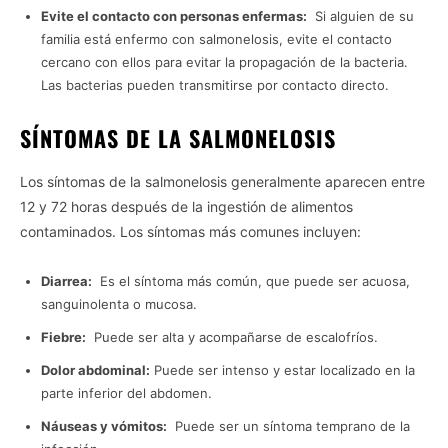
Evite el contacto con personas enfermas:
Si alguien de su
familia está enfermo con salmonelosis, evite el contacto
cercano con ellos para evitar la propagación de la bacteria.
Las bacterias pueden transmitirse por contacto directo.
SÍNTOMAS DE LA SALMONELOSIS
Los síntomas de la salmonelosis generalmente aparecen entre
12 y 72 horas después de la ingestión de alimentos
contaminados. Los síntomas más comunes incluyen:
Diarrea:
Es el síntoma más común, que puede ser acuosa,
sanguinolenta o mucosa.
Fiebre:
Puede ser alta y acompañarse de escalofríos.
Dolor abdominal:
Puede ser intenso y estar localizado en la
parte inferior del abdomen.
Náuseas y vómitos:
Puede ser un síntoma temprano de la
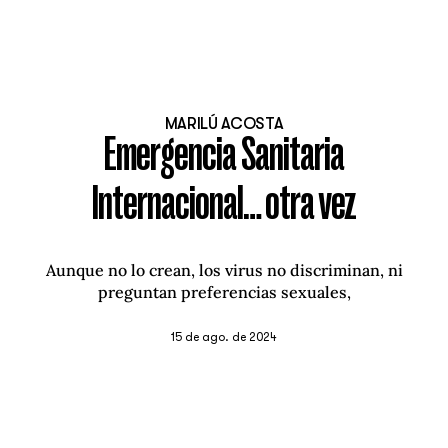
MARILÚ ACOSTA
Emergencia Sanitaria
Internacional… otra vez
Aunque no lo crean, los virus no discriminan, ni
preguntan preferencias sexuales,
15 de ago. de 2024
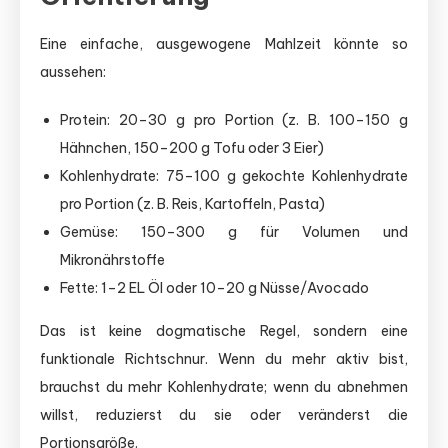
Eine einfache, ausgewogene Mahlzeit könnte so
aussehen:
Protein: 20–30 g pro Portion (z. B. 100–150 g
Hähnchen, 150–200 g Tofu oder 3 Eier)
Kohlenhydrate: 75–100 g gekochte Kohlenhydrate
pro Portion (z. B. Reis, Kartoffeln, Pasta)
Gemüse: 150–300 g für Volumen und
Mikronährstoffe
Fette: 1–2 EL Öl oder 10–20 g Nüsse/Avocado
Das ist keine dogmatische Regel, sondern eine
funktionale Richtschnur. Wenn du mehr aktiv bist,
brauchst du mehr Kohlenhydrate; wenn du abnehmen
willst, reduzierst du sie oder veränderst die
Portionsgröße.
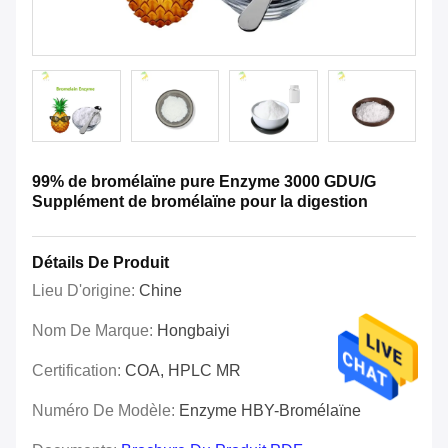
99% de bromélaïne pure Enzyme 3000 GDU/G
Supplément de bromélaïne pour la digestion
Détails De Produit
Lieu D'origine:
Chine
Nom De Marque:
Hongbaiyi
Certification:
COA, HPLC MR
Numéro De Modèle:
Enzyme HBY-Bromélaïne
* * * *
__Description of the task__. Restate the whole listing exactly as written, minus the pictures.

__Solution to the exercise__.
Evite el contacto con personas enfermas:
Si alguien de su
familia está enfermo con salmonelosis, evite el contacto
cercano con ellos para evitar la propagación de la bacteria.
Las bacterias pueden transmitirse por contacto directo.
SÍNTOMAS DE LA SALMONELOSIS
Los síntomas de la salmonelosis generalmente aparecen entre
12 y 72 horas después de la ingestión de alimentos
contaminados. Los síntomas más comunes incluyen:
Diarrea:
Es el síntoma más común, que puede ser acuosa,
sanguinolenta o mucosa.
Fiebre:
Puede ser alta y acompañarse de escalofríos.
Dolor abdominal:
Puede ser intenso y estar localizado en la
parte inferior del abdomen.
Náuseas y vómitos:
Puede ser un síntoma temprano de la
MARILÚ ACOSTA
Emergencia Sanitaria
Internacional… otra vez
Aunque no lo crean, los virus no discriminan, ni
preguntan preferencias sexuales,
15 de ago. de 2024
Eine einfache, ausgewogene Mahlzeit könnte so
aussehen:
Protein: 20–30 g pro Portion (z. B. 100–150 g
Hähnchen, 150–200 g Tofu oder 3 Eier)
Kohlenhydrate: 75–100 g gekochte Kohlenhydrate
pro Portion (z. B. Reis, Kartoffeln, Pasta)
Gemüse: 150–300 g für Volumen und
Mikronährstoffe
Fette: 1–2 EL Öl oder 10–20 g Nüsse/Avocado
Das ist keine dogmatische Regel, sondern eine
funktionale Richtschnur. Wenn du mehr aktiv bist,
brauchst du mehr Kohlenhydrate; wenn du abnehmen
willst, reduzierst du sie oder veränderst die
Portionsgröße.
99% de bromélaïne pure Enzyme 3000 GDU/G
Supplément de bromélaïne pour la digestion
Détails De Produit
Lieu D'origine:
Chine
Nom De Marque:
Hongbaiyi
Certification:
COA, HPLC MR
Numéro De Modèle:
Enzyme HBY-Bromélaïne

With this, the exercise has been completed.